It’s been two years since a fire gutted beloved Newtown diner Happy Chef. And while the building has mostly lain dormant since, over the past couple of months keen-eyed locals have noticed the buzz of renovations going on behind closed doors. The bad news is that Happy Chef won’t reopen. The good news? Odd Culture, a two-level craft beer and natural wine bar and restaurant is set to take its place – with the Happy Chef owner’s blessing.
“Lee, the original Happy Chef, and his son Richard have been the owners and operators at the site for 30 or so years, and after the restaurant burnt down two years ago had plans to reopen,” James Thorpe, owner and general manager of the Odd Culture Group (previously known as Thorpe Hospitality; it also runs The Oxford Tavern and The Duke of Enmore) tells Broadsheet. “When Covid hit, they decided it was time to hand on the baton, and they both loved the concept we proposed for the space.
“Our team loved Happy Chef and, like all in Newtown, were devastated to hear it would not be returning – but when we met Lee and Richard, we all clicked really well, and when they offered us the space we knew we could make something really special. They are big supporters of ours, and us of them, and we are working closely with them. Happy Chef will still live on through elements of the venue.”
Thorpe is giving the heritage building a $2 million makeover, accentuating the historic brickwork and cast-iron pillars that were revealed during the post-fire rebuild. Expect plenty of reclaimed timber, distressed finishes and natural light. A bar topped by a 20-centimetre-thick slab of concrete will be the venue’s centrepiece.
The Odd Culture concept might be familiar to those who have visited the bar of the same name on the second level of The Taphouse in Darlinghurst. Until recently Thorpe co-owned the pub with his brother Josh Thorpe, under the Thorpe Hospitality banner. Now, James has sold The Taphouse to Josh, who has left the company. James has renamed Thorpe Hospitality the Odd Culture Group and continues to run the group’s other venues. Like its Darlinghurst counterpart (which will be getting a new name and a rebrand), Odd Culture Newtown will highlight wild-fermented beers, natural wines and cocktails (including one inspired by Happy Chef).
On the food front, expect house-cured meats, cheese and bread, as well as a menu of American-style deep-dish pizza that’s all about the toppings, rather than the bread. (“Think slices that taste more like a toasted sandwich than a pizza,” says Thorpe.) The food will also riff on the fermentation of the beer, with pizza toppings featuring fermented and cured ingredients. Thorpe says the venue will open for breakfast, “So you’ll see those exciting bits and pieces work their way into the breakfast menu, too.”
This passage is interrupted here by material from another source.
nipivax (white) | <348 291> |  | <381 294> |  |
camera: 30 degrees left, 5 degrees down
Plus, in more exciting news for Sydney’s drinking fans, Odd Culture has taken over iconic Woolloomooloo pub The Old Fitzroy, which hasn’t reopened since lockdown. It’s the second venue formerly operated by International Worldwide’s James Wirth and Michael Delany, and Drnks’ Joel Amos that Thorpe has rejigged recently, after reopening The Duke of Enmore in October. International Worldwide took on The Duke’s lease back in 2018, but lost control of the pub during Covid-19. While plans are still in their early stages, Thorpe says he’ll be ditching the pokies, maintaining the pub’s high standard of food and booze and working closely with Red Line Theatre Company, which operates out of the pub.
Odd Culture is slated to open in early 2021.